Um grande professor com uma bondade imensa e que tive o privilégio de o conhecer na ESMAE.

(Pedro Filipe Cunha)

Muitas horas de conversa tivemos sobre instrumentos tradicionais de todo o mundo.

(Nuno Gaspar Guimarães)

Grande professor, grande homem, um senhor.

(Jean-François Lézé)

Foi um professor maravilhoso, cheio de generosidade, sabedoria e gentileza.

(Fátima Fonte)

Que notícia tão triste… uma pessoa fantástica de enorme generosidade e saber, a quem tanto devemos no campo da Acústica e da Organologia.

(Cristina Fernandes)

Foi meu professor, e os livros dele são insubstituíveis. Têm-me acompanhado desde os tempos do Conservatório.

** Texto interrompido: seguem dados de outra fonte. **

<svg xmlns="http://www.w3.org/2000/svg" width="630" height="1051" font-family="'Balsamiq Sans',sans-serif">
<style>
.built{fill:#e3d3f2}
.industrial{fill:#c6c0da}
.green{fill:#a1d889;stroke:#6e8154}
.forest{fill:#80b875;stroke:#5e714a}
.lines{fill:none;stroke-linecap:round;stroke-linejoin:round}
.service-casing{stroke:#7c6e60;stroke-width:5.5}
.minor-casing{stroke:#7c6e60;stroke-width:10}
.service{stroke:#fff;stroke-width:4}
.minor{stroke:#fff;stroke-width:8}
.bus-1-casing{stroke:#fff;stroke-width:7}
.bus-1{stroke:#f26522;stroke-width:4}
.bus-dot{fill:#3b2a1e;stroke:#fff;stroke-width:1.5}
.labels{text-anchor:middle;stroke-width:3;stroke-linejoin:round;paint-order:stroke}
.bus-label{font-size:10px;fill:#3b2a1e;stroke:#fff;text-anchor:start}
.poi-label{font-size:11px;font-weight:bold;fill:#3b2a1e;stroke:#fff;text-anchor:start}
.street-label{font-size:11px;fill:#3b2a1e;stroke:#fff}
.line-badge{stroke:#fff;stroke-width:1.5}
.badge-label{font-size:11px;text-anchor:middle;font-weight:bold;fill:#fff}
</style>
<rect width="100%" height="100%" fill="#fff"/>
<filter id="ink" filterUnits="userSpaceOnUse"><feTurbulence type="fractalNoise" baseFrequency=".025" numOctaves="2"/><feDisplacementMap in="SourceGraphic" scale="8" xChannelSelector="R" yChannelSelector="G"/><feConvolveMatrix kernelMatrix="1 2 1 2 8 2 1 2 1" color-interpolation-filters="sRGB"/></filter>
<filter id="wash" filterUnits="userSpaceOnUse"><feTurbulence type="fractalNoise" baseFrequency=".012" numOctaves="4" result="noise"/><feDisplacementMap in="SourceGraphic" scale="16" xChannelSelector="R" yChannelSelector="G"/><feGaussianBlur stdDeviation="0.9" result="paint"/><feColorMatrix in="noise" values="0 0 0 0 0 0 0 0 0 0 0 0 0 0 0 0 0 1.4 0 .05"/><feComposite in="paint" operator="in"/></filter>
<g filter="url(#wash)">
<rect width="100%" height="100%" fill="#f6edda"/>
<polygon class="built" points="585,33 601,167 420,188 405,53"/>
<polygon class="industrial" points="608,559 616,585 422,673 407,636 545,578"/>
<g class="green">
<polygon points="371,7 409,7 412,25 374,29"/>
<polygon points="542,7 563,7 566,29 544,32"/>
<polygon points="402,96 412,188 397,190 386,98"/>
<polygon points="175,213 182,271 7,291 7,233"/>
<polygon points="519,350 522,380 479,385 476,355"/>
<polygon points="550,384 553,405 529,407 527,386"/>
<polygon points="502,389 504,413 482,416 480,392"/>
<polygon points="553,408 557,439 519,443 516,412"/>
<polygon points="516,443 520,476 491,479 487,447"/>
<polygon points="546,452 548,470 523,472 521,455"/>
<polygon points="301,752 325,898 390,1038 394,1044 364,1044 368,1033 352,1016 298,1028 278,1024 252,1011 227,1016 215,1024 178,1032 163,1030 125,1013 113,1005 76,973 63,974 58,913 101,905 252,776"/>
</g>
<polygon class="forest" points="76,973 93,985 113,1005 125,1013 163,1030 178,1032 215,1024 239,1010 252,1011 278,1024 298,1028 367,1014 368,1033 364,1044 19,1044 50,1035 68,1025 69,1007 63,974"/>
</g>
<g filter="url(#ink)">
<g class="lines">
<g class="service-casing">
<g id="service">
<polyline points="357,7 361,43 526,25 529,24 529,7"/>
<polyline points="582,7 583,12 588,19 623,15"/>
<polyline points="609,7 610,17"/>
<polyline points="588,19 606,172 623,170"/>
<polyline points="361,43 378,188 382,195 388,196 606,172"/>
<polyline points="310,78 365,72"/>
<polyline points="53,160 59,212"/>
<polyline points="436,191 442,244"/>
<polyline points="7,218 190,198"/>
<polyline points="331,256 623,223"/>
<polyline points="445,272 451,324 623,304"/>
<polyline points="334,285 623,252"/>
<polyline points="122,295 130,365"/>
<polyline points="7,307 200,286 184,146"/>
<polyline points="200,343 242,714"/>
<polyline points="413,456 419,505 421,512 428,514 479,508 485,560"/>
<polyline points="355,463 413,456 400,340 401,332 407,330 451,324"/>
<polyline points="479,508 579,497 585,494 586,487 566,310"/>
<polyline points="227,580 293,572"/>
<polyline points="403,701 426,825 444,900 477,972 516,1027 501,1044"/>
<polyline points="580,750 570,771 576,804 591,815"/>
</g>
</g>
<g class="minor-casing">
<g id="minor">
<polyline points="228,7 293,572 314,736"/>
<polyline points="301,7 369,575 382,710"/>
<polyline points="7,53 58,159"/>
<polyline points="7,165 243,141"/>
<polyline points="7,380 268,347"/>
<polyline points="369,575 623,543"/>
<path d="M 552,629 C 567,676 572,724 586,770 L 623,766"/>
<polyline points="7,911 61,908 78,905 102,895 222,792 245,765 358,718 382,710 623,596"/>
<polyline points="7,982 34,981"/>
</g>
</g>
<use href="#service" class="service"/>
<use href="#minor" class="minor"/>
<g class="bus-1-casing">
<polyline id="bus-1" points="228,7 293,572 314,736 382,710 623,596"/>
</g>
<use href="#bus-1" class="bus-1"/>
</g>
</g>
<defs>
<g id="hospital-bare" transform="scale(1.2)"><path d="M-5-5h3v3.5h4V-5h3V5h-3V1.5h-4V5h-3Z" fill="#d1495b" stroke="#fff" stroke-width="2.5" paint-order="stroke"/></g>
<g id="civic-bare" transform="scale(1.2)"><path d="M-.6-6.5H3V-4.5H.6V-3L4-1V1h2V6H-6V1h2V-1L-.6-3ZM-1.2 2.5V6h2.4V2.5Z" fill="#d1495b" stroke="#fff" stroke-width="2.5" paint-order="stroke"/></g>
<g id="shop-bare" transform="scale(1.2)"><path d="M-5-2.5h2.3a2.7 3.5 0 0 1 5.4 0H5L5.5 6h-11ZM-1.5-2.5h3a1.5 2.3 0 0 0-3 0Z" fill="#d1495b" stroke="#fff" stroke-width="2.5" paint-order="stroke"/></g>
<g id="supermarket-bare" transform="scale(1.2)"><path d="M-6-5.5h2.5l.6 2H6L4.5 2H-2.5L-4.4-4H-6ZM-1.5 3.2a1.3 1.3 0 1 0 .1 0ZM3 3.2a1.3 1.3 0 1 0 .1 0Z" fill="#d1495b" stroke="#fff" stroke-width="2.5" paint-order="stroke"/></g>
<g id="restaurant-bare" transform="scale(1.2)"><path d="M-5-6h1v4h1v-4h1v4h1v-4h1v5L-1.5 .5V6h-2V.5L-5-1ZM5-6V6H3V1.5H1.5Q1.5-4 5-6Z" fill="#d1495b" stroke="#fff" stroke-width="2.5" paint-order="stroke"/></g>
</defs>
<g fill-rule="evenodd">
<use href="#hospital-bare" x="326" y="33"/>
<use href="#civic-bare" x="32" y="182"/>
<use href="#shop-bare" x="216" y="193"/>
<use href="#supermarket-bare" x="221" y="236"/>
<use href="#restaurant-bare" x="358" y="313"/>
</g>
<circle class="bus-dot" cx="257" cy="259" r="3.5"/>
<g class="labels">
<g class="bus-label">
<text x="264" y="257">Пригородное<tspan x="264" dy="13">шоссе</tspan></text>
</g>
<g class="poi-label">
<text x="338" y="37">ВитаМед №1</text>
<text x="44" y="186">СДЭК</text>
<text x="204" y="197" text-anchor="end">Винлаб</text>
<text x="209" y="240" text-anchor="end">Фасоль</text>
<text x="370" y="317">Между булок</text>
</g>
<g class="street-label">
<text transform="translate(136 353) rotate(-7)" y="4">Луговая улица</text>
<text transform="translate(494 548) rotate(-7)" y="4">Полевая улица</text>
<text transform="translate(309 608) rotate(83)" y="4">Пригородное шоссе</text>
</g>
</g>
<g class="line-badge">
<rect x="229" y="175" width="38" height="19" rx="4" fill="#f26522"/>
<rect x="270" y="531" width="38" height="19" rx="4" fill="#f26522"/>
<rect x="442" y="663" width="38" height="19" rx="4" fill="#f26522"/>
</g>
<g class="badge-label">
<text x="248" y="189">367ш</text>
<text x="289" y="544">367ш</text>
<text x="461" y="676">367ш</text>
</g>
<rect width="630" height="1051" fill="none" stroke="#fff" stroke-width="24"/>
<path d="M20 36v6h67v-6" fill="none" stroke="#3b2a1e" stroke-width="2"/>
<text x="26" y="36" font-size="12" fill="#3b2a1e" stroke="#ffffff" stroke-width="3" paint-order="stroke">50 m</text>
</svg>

(Fernando Manuel Rodrigues)

Triste notícia! Deixa um legado importante para os estudos em organologia e acústica.

(Rodrigo Teodoro de Paula)

Meu professor! Dos melhores que tive…

(Paulo Bastos)

Por todo o lado têm sido publicados imensos sentimentos de pesar pela perda súbita do professor Luís Henrique. Ao mesmo tempo, vi tanta felicidade da parte de todos por terem tido o privilégio de terem convivido com ele, e descrições maravilhosas de memórias e acontecimentos, o que só prova o quanto ele foi uma pessoa extraordinária, um ser humano de uma delicadeza e empatia inigualáveis e, ao mesmo tempo, um profissional do mais alto nível.

(Carla Quelhas)

Para além do muito, muito que aprendi com Luís Henrique, meu querido professor de Acústica no Conservatório de Música do Porto, ele foi, tão simplesmente, a pessoa responsável por eu ter seguido o meu percurso profissional como músico, e não como geógrafo ou advogado. Já não o via há muitos anos, mas devo-lhe tanto, tanto… Lamento muito que tenha partido. Obrigado, Professor Luís Henrique.

(Carlos Canhoto)

Uma homenagem a este homem Maior, o Prof. Luís Henrique foi provavelmente o grande mestre do estudo da Acústica na formação de músicos em Portugal; os seus livros os manuais de referência quer de conservatórios quer das instituições de ensino superior. Fomos uns privilegiados aqueles que puderam ter assistido às suas aulas na Escola Superior de Musica e Artes do Espectáculo já depois da edição do “Acústica Musical”.

(Henrique Portovedo)

Não conhecia pessoalmente, mas é uma grande referência para a Organologia e Acústica de um modo geral…
(Maria José Borges)

Nos últimos anos, uma vez reformado, passou a dedicar uma parte do seu tempo livre à divulgação e a facultar a experimentação quer no plano acústico, quer no organológico, a crianças e jovens do ensino básico e secundário, nos conservatórios, academias e escolas profissionais por todo o país. Testemunhei isto uma vez, há uns 8 anos (salvo erro) na Figueira da Foz. Foi um enorme sucesso e alegria!